My experience with sw eng job interviews is very different and I've been interrogated quite intensely about data structures, design patterns, computer architecture internals, and have done the same on the other side of the table many times. It brings a good perspective on whether the candidate knows their way around the box and has a deep understand of what happens inside it. And I also appreciate if my colleagues know how an L2 cache works, what an RB tree is and what's good and bad about microservices. Whether that's been acquired through a university degree or through self-learning or experience on the job, I don't care though.

Might not be true for this particular posting.


If I'm interviewing person A and person B, all things being equal, I'll go for the one that has a degree on CompSci (or equivalent). That's it. It's not that difficult. Obviously if person A doesn't have a degree but knows much more (based on the tech interview) than person B who has one, I'll go for person A.


Be aware that this is a german job listing.

The only european country that takes titles even more serious is Austria. So without a M.Sc. in CS or a similar M.Sc. your chances may be quite low to even get an interview. Especially since university is basically free here so many people have a B.Sc. or M.Sc. in germany.


Sure, I work for a German company though.

No BSc or MSc here.


I have a computer science degree and barely mention it in my resume because it’s just one of those “checkbox” things that doesn’t actually matter. At my current job I’m not sure anyone even knows that I have one from a decent school. it’s just credentialism. you don’t need a CS degree to be a good systems engineer. It can help you solve weird problems, and IMHO it allows me to think about certain things from a very particular lens a lot better than others, but you absolutely do not need one.


> The point is coding skills are not required to do the job.

I’m sure this is the case in some places. This can’t be farther from the truth in many others. At every organization I’ve been a part of, the best “DevOps” on the team was usually the person who was the best at coding, or at least understood it the best - and coding is one of those things that you can’t really understand well if you don’t do a lot of it.


Any by the same token the best developers have a good understanding of Ops. Often these will be the Senior ones and in some cases they built the platform before Ops people were hired.

But plenty of developers only have a vague picture of what production looks like especially in a complex environment. However they are perfectly able to do their job okay and produce working code.


In my experience they also don't want to have the computer make a api call and wake them up at 3am.. but are happy to let the DevOps guys take that sword.

### Data under study:
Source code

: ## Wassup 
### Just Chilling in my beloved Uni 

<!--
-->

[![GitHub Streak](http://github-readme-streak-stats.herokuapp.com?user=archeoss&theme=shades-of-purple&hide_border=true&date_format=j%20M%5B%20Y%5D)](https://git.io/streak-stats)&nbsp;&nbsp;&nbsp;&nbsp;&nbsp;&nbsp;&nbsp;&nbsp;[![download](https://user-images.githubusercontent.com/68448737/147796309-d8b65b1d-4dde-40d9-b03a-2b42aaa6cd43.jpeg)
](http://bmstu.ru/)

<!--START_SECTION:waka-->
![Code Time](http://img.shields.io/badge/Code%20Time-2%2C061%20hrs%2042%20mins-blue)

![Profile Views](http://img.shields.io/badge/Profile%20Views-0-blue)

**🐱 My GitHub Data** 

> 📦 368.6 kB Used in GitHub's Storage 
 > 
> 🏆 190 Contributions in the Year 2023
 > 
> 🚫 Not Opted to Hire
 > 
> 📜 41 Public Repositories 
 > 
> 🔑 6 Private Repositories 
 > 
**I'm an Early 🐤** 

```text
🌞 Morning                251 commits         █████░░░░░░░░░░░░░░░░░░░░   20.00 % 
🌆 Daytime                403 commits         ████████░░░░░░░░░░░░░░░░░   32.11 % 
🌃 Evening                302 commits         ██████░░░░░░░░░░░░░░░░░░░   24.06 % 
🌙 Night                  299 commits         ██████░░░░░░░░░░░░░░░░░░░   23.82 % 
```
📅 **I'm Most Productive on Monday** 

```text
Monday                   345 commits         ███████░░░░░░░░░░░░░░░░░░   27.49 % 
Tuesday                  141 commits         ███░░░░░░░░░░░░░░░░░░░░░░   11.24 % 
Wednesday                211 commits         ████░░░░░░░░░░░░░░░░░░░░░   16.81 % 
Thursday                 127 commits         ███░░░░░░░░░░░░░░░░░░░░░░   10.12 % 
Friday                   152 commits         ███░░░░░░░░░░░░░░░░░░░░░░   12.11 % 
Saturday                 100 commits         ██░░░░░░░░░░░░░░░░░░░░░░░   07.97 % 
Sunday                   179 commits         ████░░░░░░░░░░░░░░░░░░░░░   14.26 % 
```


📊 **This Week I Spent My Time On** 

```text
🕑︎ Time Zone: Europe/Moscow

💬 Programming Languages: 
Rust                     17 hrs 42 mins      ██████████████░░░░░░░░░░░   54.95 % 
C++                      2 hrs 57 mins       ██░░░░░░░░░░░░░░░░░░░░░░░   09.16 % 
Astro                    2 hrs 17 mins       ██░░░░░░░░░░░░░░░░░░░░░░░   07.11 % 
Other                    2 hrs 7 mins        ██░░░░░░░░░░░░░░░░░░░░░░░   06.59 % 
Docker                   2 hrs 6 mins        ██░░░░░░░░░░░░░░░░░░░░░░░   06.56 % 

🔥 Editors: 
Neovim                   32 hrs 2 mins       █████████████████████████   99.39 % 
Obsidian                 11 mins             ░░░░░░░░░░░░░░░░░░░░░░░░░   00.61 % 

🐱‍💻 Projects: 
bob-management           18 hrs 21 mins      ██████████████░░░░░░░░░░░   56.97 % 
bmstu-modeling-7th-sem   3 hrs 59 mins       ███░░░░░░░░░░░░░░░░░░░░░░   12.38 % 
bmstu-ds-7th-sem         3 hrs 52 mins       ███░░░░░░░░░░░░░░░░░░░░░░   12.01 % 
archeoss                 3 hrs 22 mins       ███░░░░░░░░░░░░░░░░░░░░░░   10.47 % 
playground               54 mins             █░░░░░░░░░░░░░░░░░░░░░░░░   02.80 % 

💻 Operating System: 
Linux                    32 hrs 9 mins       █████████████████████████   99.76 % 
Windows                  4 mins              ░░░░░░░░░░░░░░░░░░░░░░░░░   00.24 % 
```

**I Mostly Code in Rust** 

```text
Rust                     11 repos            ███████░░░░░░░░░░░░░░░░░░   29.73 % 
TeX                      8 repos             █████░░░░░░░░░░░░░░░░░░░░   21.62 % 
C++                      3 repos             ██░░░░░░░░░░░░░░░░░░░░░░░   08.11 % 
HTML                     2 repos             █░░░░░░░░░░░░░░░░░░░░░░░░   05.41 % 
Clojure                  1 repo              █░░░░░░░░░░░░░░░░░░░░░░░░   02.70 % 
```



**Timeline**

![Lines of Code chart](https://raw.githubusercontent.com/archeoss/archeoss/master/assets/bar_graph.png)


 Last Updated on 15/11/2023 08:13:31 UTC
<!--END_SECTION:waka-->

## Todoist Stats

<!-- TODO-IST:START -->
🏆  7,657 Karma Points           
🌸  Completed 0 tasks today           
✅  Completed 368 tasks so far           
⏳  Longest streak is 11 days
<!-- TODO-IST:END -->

### Tasks to carry out:
- 1) From the discussion on degrees and DevOps hiring, reproduce everything from "I’m sure this" down to "produce working code.".
- 2) Condense the paragraph of the discussion on degrees and DevOps hiring that begins "I have a computer science degree and barely mention it" into a short bulleted list that keeps its main facts.

### Task-by-task answers:
- 1)
I’m sure this is the case in some places. This can’t be farther from the truth in many others. At every organization I’ve been a part of, the best “DevOps” on the team was usually the person who was the best at coding, or at least understood it the best - and coding is one of those things that you can’t really understand well if you don’t do a lot of it.


Any by the same token the best developers have a good understanding of Ops. Often these will be the Senior ones and in some cases they built the platform before Ops people were hired.

But plenty of developers only have a vague picture of what production looks like especially in a complex environment. However they are perfectly able to do their job okay and produce working code.

- 2)
- The writer holds a computer science degree but barely mentions it on their resume, calling it a "checkbox" item that does not really matter.
- At the writer's current job, possibly no one knows they have a degree from a decent school.
- The writer calls the emphasis on degrees credentialism.
- A CS degree is not needed to be a good systems engineer.
- In the writer's view, the degree can help with unusual problems and lets them see certain things through a particular lens better than others, but it is still not necessary.